Blickpunkt
von Stephan Hutt
Ein Pfarrer sieht rot
Albrecht Conrad, Pfarrer der Michaelsgemeinde, absolvierte ein Praktikum beim VfB Stuttgart. Besser hätte es nicht kommen können - der Degerlocher ist leidenschaftlicher Fußballfan.Was Abseits ist, braucht man Albrecht Conrad (Bild) nicht zu erklären. Das hatte er schon als kleiner Junge intus, als er aus der Region Heilbronn aufbrach, um den Förster-Brüdern, Hansi Müller oder Asgeir Sigurvinsson im damaligen Neckarstadion zuzujubeln.
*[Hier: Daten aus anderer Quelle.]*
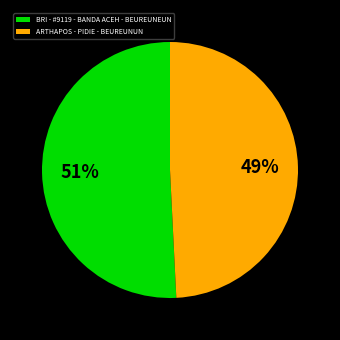

Is the sum of BRI - #9119 - BANDA ACEH - BEUREUNEUN and ARTHAPOS - PIDIE - BEUREUNUN greater than half?

Yes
Einmal Fan, immer Fan - Dauerkarte inklusive. Auch heute noch steht der Pfarrer der Michaelskirche regelmäßig bei den Heimspielen des VfB in der Cannstatter Kurve und fiebert mit den Roten. Ein Blick hinter die Kulissen ergab sich kürzlich im Rahmen eines vierwöchigen Praktikums.
Der Abschluss einer Vikar-Ausbildung, in diesem Fall von Julian Scharpf, ermöglichte Albrecht Conrad die vorübergehende Freistellung aus der kirchlichen Arbeit. "Diese freiwillige Art des Sichtwechsels konnte ich mir selbst aussuchen. Wichtig war mir dabei, dass es einerseits ganz anders ist als die Arbeit in der Kirche, anderseits aber auch vergleichbar sein sollte", sagt der 46-Jährige, der auch schon bei der Stuttgarter Zeitung hospitierte. Fußball und Kirche, beide stehen für öffentliche Ereignisse und finanzieren sich zum Teil durch ihre Mitglieder, die es auch zu betreuen gilt. 65 000 lautet das Ziel des VfB bis Saisonende - 100 000 Mitglieder sollen es nach der Vision von Präsident Wolfgang Dietrich in den kommenden Jahren werden.
"Richtig mitgearbeitet habe ich nicht, aber ich konnte in viele Abteilungen reinschnuppern", blickt Conrad auf sein Auswärtsspiel in Bad Cannstatt zurück. Fan- und Mitgliederbetreuung, Stadionführung, Haustechnik, Arena Betriebs GmbH, Service Center, Marketing und Fußballschule standen auf dem Lehrplan, der auch Anregungen für die hauptberufliche Arbeit mit sich brachte. "Was Emotion und Marketing betrifft, gäbe es schon positive Ansätze für die Kirche", sagt Conrad und stellt dabei klar, "dass ein Pfarramt mit der Präsenz und Betreuung sozialer Netzwerke überfordert wäre".
Morgens rein, abends raus, Feierabend - neben neuen Erkenntnissen brachte das Praktikum jenseits von Degerloch für Conrad auch einen anderen Tagesablauf mit sich. Dass er sich die kirchliche Auszeit nicht in Degerloch bei den Kickers nahm, hat allerdings nichts mit der VfB-Dauerkarte zu tun. "Ich besuche auch immer wieder Heimspiele der Blauen. Die Möglichkeiten der Rundum-Einblicke wäre für mich aber hier nicht in diesem Maße möglich gewesen", sagt Conrad, der mit der Fanbetreuung des VfB auch das Auswärtsspiel der Roten bei Hannover 96 besuchte. Vermutlich lag es an der seelsorgerischen Begleitung, dass der Bundesliga-Aufsteiger ausgerechnet dort seinen einzigsten Auswärtspunkt ergatterte.